Three showy Desert Wheatears were available this week: a first-winter male was new in on the beach at Newbiggin-by-the-Sea (Northumberland) from 4th, the male was at Bempton Cliffs (E Yorks) all week, and the female was also still at Titterstone Clee Hill (Shropshire) throughout.
At Seaton Common (Cleveland), a surprise late in the afternoon on 3rd came in the form of a rather splendid first-winter male Siberian Stonechat. The bird was still present until mid-morning the next day, then vanished. The male Bluethroat was still performing well at Clonea Strand (Waterford) to 5th. Waxwings were still well distributed along the east coast, with peak counts of 100 in Eastbridge (Suffolk) on 3rd and 60 in Edinburgh (Lothian) on 1st. A few small flocks penetrated inland, with records from Bedfordshire, Worcestershire and West Sussex, and three individuals even managed to make it across the Irish Sea to County Louth.
Two Dusky Warblers remained at Lower Moors, St. Mary's (Scilly) to 1st, with one still to 7th. At least three Yellow-browed Warblers were also on St. Mary's to 4th at least, and a new bird was at Clennon Valley Lakes (Devon) on 6th–7th. Long-stayers were still at Titchwell (Norfolk) and Conwy RSPB (Conwy) all week. The Hume's Leaf Warbler remained at Wyke Regis (Dorset) until 7th, while another was mobile around Dungeness (Kent) on 4th–6th. Last week's Pallas's Warbler on Bardsey Island (Gwynedd) remained to 1st. At least ten Siberian Chiffchaffs included a remarkable report of five at Nanquidno (Cornwall) on 1st. Finally, a Garden Warbler was in a private Penzance (Cornwall) garden on 5th.
It was 'as you were' with Great Grey Shrikes; 19 well-spread birds were predominately in the southern half of England.
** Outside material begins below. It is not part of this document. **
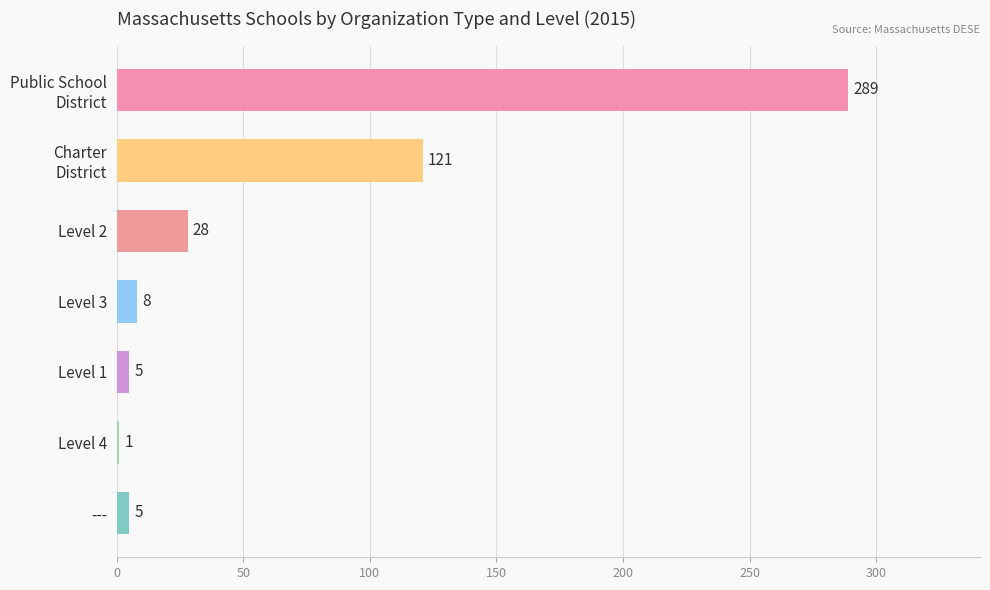

Approximately how many times larger is the value at Level 1 compared to ---?

1.0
Three records in South Wales included a new bird at Mynydd Margam (Glamorgan), while other new birds included one inland at Wintersett Reservoir (W Yorks) on 5th. The sole Scottish bird was one still in the Guardbridge (Fife) area to 7th.
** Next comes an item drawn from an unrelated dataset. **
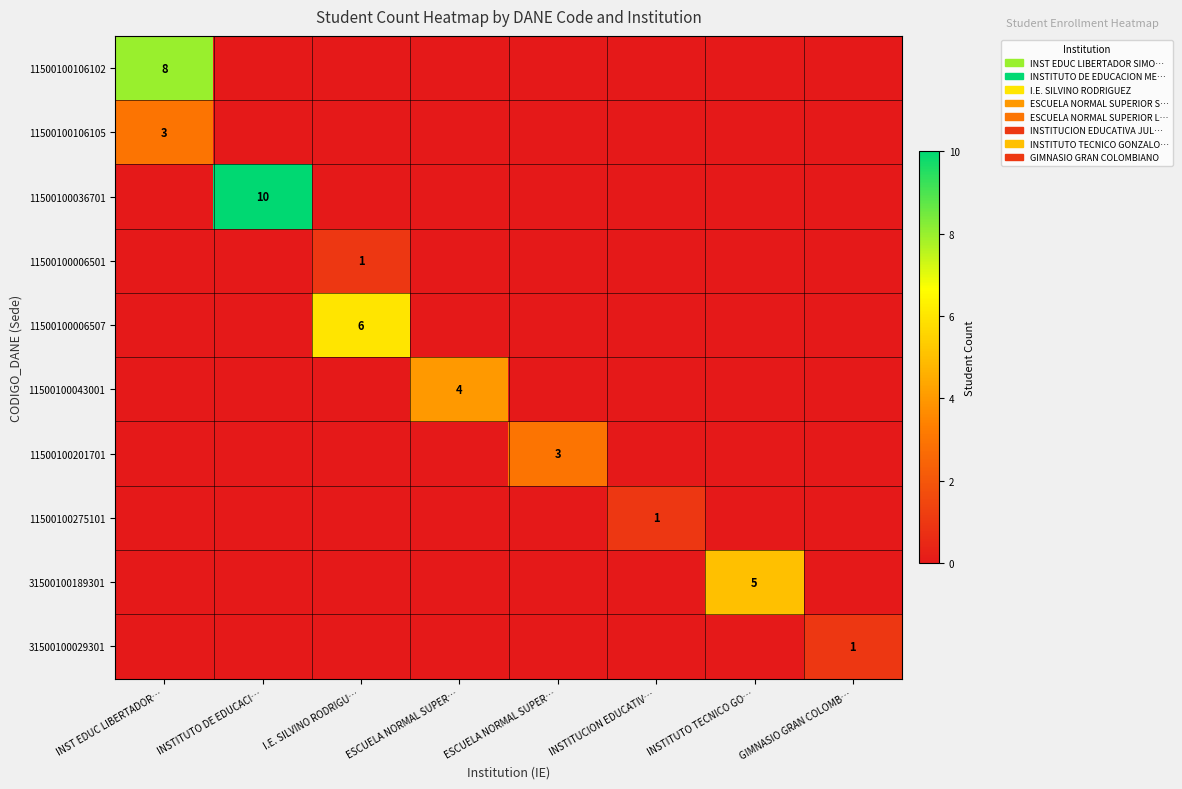

True or false: 11500100201701 has a value of 0 at I.E. SILVINO RODRIGU….

True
In Kent, the Penduline Tit briefly reappeared at Dungeness RSPB on 3rd before vanishing once more, only to turn up again on 7th. The ever-present House Crow was still along the seafront in Cobh (Cork) on 2nd; one wonders how many years this devilishly handsome corvid will be part of the furniture for. The Rose-coloured Starling remained at Lodmoor (Dorset) to 3rd, with another reported in Radcliffe-on-Trent (Notts) on the same day.
Photo of the Week: 1st–7th December
Bird photographer John Thompson has uploaded over 400 images depicting the birdlife of Qatar and Oman, giving BirdGuides regulars a wonderful insight into this under-documented region. John's images regularly feature in our Notable Images and, this week, we are very pleased finally to be able to select one of his images as our Photo of the Week. Using a focal length of 1000mm, John has been able to get right in to the action as a Cattle Egret captures and devours a field mouse (the full sequence can be seen on his website, for those who don't mind the gory detail). With great lighting and background to bring out details in the bird and its prey, this nicely composed action shot perfectly sums up this particular instance of nature's harsh reality. The stark stare of the egret coupled with the helplessly twisted pose of the struggling mouse — sunlight picking out its eye and whiskers — illustrates the real meaning of a single link in the food chain.